Dutton’s own department just contradicted him on visa price hikes

Minister for Immigration Peter Dutton during Question Time at Parliament House in Canberra on Tuesday, Feb. 23, 2016. Source: AAP

The Immigration Minister has trouble explaining recent hikes in partnership visa fees - the price charged for Australians to bring their foreign partners home.

Last week SBS reported on the record-high cost of partnership visas in Australia.

The non-refundable application fee in Australia is $6,865, more than double that of a similar visa in the UK and four times the price of a US partnership visa.

We asked the Immigration Minister for the reasons behind the price, and dramatic increases in recent years.

His office had an explanation - but his department had a different view.

Following our question to Peter Dutton's office, a government spokesperson pointed out that the visa fees had increased to $2680/$3975 under the previous Labor government - they then gave a justification for the coalition government's own hikes.

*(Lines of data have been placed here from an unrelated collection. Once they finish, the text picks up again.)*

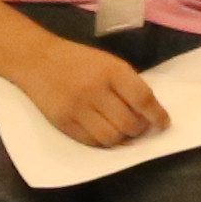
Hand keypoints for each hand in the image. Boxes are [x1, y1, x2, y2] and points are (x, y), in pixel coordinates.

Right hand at [20, 40, 167, 150]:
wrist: (37, 59)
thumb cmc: (78, 60)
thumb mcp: (108, 62)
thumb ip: (128, 84)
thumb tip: (148, 111)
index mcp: (112, 71)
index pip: (143, 99)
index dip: (157, 115)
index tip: (163, 124)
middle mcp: (96, 90)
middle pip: (128, 123)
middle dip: (140, 130)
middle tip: (141, 128)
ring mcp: (78, 108)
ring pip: (110, 137)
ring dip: (122, 139)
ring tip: (123, 133)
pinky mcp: (63, 122)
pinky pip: (90, 142)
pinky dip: (103, 142)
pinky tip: (105, 134)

“Monies collected through visa application charges only partially offset the cost to the budget of the partner programme, noting that as permanent residents, partner visa recipients are entitled to a range of government services including Medicare and the Adult Migrant English Programme, and after a short qualifying period, other benefits such as employment assistance, welfare support, and access to the HELP/HECS scheme,” they said.

It’s true that applicants are eligible for Medicare as soon as they apply, and a range of other services after a few years. But – and this is critical – visa recipients can also work and pay taxes, contributing to government revenue.

We asked the Department of Immigration and Border Protection if there had ever been any studies done to confirm whether partnership visa recipients were actually a drag on the budget.

“Analysis conducted by Access Economics on behalf of the Department in 2008 showed that partner migrants had a positive impact on the Commonwealth budget,” a spokesperson told The Feed.

From their very first year, partnership visa recipients give to the country more than they take, according to the department's report.

“The direct contribution to the Australian Government through the taxes they pay plus visa application charges exceeds the cost of Commonwealth services over the longer term, particularly as the labour force participation of this cohort grows,” a departmental spokesperson told SBS.

The study is available on an obscure Amazon web server.

The report shows that the government was effectively making an profit from the partnership visa program, even when visa fees were a fraction of the current price. 

In 2008 fees were just $1,390 for applications lodged overseas and $2,060 for applications lodged in Australia.

The Minister's office initially indicated they didn’t see a contradiction with the Department's position, because the net impact occurs over a longer period. But they are yet to respond to the chart above, which demonstrates a positive impact from the first year of residence.

Despite requests to clarify the contradictory information, the Minister’s office has not provided any evidence that the high fees were justified by costs to the budget, or that the fees “only partially offset the cost to the budget of the partner programme.”

The 2008 report notes that the “partners and others” category is typically a younger cohort. Their contribution to taxes and the budget bottom line “is also solid throughout,” it says.

SBS asked both the Department and immigration lawyers whether the price hike could be explained by a change in the services doe which applicants are eligible. The department was unable to advise us on whether changes had been made as it was outside their portfolio, but immigration lawyers said they don’t remember there being any significant changes to the benefits since 2008.

The most recent price increase was announced as a savings/revenue measure in December 2014 under the Abbott government when Scott Morrison was Immigration Minister. The revenue raised from the fees does not go to the Immigration Department but rather to general government revenue. 

The human cost of the price hike

After our original story, people shared their experience and frustration with the high cost and the extensive visa process, which can take more than 12 months. The application fee is non-refundable in the event that an application fails, and many applicants have complained of not being kept updated of the process for many months.

For a family including two children, the cost of moving to Australia can exceed $25,000 once airfares, lawyer’s fees and additional visa fees for children are taken into account.

In over 400 comments on our original article on Facebook, people shared their anger and frustration.

“My Canadian partner and I had begun this process, but decided it would be smarter to use our savings to build a better life elsewhere. We're unlikely to return to Australia to live now. For young people just getting started in their careers, it can be prohibitive,” Carl Hamilton wrote.

“My partner and I are students,” Liza Stringer wrote.  “We just paid. It was our whole life savings. We paid them at the expense of being able to see his family in Canada. I could write so much on this topic but to be honest, we are just exhausted.”

“It feels like we are just waiting to be allowed to begin our real lives and are being penalised for wanting to do so,” she said.